UCS Central is an add-on product that may incur additional charges, especially if you have more than five UCS domains to manage. Support is not included with the base product. But when you get anywhere close to that scale, it may well be worth it. Oh, and in case you didn’t see this coming, there’s an XML API to UCS Central as well.
I don’t have a six figure budget to try this out. What can I do?
I’m glad you asked. Cisco makes a free “Platform Emulator” available. It’s a VM commonly referred to as UCSPE, downloadable for free from Cisco and run under the virtualization platform of your choice (including VMware Player, Fusion, Workstation, or others).
The UCSPE should let you get a feel for how UCSM and server management works, and as of the 2.2 release lets you try out firmware updates as well (with some slightly dehydrated versions of the firmware packages).
It obviously won’t let you run OSes on the emulated servers, and it’s not a replacement for an actual UCS server environment, but it will get you started.
If you have access to a real UCS environment, you can back up that physical environment’s config and load it into the UCSPE system. This will let you experiment with real world configurations (including scripting/tools development) without taking your production environment down.
Is Cisco UCS the right solution to everything?

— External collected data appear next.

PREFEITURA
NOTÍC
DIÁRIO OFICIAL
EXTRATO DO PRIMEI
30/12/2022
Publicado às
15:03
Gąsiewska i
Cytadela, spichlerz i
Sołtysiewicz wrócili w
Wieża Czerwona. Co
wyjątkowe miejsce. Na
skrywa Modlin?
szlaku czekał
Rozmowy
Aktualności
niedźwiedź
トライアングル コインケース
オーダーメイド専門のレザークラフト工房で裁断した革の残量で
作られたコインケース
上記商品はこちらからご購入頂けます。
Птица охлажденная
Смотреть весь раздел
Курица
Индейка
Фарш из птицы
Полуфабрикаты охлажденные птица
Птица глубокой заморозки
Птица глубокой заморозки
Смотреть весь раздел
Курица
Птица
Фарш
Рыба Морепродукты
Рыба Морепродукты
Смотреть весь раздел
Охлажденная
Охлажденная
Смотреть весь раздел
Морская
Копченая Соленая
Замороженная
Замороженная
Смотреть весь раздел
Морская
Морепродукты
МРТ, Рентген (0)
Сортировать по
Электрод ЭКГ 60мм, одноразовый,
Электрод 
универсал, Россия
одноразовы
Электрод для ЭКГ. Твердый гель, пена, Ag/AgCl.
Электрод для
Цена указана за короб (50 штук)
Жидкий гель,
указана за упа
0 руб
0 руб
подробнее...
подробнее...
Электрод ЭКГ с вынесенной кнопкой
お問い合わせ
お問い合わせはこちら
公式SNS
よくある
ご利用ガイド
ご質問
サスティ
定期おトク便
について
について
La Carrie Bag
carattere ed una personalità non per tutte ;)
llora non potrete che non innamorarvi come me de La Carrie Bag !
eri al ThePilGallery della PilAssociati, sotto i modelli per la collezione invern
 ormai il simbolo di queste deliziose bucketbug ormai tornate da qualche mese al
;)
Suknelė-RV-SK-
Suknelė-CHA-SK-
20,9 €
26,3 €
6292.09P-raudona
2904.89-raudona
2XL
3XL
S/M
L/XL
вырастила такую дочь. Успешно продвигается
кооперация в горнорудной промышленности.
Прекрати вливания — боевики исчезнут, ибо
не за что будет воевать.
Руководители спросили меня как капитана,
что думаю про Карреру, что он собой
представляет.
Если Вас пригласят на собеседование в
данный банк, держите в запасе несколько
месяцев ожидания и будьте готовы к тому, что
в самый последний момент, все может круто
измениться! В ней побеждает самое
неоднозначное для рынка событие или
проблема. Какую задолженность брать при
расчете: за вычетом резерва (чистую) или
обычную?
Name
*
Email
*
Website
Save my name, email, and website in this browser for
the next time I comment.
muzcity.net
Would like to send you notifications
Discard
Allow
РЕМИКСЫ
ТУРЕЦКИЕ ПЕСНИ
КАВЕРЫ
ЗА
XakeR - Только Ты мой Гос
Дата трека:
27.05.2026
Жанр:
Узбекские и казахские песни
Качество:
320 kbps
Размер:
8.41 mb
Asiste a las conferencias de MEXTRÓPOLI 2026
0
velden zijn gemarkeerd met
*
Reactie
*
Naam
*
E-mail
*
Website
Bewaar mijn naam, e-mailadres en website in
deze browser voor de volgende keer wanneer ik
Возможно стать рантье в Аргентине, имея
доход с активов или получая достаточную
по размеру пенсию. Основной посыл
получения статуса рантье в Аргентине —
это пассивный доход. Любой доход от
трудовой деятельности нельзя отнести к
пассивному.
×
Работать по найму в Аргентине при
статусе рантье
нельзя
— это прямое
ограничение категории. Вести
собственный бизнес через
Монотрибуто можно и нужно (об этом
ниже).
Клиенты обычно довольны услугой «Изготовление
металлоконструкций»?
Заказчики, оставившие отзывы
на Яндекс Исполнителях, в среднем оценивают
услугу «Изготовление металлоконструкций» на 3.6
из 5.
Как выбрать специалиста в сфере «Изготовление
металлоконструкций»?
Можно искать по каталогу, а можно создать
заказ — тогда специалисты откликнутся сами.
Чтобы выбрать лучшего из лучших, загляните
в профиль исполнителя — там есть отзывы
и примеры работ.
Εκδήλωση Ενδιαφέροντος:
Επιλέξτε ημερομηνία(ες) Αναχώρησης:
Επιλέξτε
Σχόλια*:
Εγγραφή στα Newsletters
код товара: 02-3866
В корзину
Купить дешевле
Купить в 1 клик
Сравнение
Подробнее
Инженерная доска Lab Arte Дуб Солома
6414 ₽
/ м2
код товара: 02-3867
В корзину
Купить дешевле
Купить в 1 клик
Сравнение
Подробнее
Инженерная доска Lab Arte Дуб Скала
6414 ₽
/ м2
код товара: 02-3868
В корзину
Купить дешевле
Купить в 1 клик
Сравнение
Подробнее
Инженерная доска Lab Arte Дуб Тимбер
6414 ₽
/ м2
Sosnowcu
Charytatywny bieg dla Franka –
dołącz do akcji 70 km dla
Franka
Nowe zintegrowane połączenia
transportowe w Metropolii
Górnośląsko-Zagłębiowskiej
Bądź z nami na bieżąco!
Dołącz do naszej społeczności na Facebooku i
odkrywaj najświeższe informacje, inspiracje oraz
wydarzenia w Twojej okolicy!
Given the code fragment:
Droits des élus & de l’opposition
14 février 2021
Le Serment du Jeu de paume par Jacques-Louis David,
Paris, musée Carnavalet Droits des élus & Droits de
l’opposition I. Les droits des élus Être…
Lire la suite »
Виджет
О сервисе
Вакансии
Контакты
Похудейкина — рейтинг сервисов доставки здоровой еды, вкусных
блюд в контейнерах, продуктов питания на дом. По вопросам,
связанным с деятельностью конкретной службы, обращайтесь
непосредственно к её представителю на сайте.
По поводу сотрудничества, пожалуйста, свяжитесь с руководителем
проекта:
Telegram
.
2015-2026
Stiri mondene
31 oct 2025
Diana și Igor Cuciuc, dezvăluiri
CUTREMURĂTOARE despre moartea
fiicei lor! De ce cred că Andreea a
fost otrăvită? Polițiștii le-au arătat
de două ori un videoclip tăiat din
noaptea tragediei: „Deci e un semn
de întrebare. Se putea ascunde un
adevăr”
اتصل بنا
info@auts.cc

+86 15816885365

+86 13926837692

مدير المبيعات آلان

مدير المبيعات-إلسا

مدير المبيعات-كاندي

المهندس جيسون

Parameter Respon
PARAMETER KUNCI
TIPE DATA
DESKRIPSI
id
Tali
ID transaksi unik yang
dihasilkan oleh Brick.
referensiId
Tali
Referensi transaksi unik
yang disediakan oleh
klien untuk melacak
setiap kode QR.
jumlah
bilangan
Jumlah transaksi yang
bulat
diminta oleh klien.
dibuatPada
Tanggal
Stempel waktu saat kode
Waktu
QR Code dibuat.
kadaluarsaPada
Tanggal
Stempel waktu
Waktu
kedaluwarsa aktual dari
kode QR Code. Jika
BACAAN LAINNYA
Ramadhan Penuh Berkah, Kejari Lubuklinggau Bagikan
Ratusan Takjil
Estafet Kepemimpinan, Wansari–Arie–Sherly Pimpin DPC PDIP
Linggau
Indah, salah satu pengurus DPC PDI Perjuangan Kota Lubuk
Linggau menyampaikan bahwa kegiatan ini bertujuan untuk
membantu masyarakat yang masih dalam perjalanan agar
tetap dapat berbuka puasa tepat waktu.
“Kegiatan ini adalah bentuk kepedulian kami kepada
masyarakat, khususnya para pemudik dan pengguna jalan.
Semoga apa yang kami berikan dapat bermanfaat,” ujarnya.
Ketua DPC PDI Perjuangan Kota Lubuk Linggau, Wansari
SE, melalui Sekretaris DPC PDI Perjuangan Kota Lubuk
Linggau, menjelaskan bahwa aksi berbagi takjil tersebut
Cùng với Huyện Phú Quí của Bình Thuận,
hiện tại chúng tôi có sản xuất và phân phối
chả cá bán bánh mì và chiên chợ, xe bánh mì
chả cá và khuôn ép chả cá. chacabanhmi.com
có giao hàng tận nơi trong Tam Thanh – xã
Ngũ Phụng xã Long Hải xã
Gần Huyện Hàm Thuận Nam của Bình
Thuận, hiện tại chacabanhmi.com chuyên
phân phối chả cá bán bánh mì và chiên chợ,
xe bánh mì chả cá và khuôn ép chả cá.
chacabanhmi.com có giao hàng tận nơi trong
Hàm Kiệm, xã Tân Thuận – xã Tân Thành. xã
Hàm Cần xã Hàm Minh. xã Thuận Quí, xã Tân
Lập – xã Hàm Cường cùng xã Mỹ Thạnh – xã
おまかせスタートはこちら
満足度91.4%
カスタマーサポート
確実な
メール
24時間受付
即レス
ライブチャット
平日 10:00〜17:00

Grumpy cat says “No.” And I just heard my Cisco friends’ hearts drop. But hear me out, folks.
To be completely honest, the sweet spot for UCS is a utility computing design. If you have standard server designs that are fairly homogeneous, this is a very good fit. If your environment is based around some combination of Ethernet, iSCSI, and FCoE, you’re covered. If your snowflake servers are running under a standard virtualization platform, you’re probably covered as well.
On the other hand, if you build a 12GB server here, a 27.5GB server there, a 66GB server with FCoTR
and a USB ballerina over there, it’s not a good fit. If you really need to run 32-bit operating systems on bare metal, you’re also going to run up against some challenges. Official driver support is limited to 21st Century 64-bit operating systems.
If you have a requirement for enormous local storage (more than, say, 24-48TB of disk), there are some better choices as well; the largest currently available UCS server holds either 12 3.5″ or 24 2.5″ drives. If you need a wide range of varied network and storage adapters beyond what’s supported under UCS (direct attach fibre channel, OC3/OC12 cards, modems, etc.), you might consider another platform that’s more generic.
Service profiles let you replace a server without reconfiguring your environment, but if every server is different, you’re not going to be able to use service profiles effectively. You can, of course, run UCS C-Series systems in standalone mode, with bare metal OSes or hypervisors, and they’ll work fine (with the 32-bit OS caveat above), and many companies do this in substantial volume, but you will lose some (not all) of the differentiation between Cisco UCS and other platforms.
I’ve worked with Cisco UCS as part of my day job for about two years. I don’t work for Cisco, and I’m not posting this as a representative of my employer or of Cisco. Any errors, omissions, confusion, or mislaid plans of mice and men gone astray are mine alone.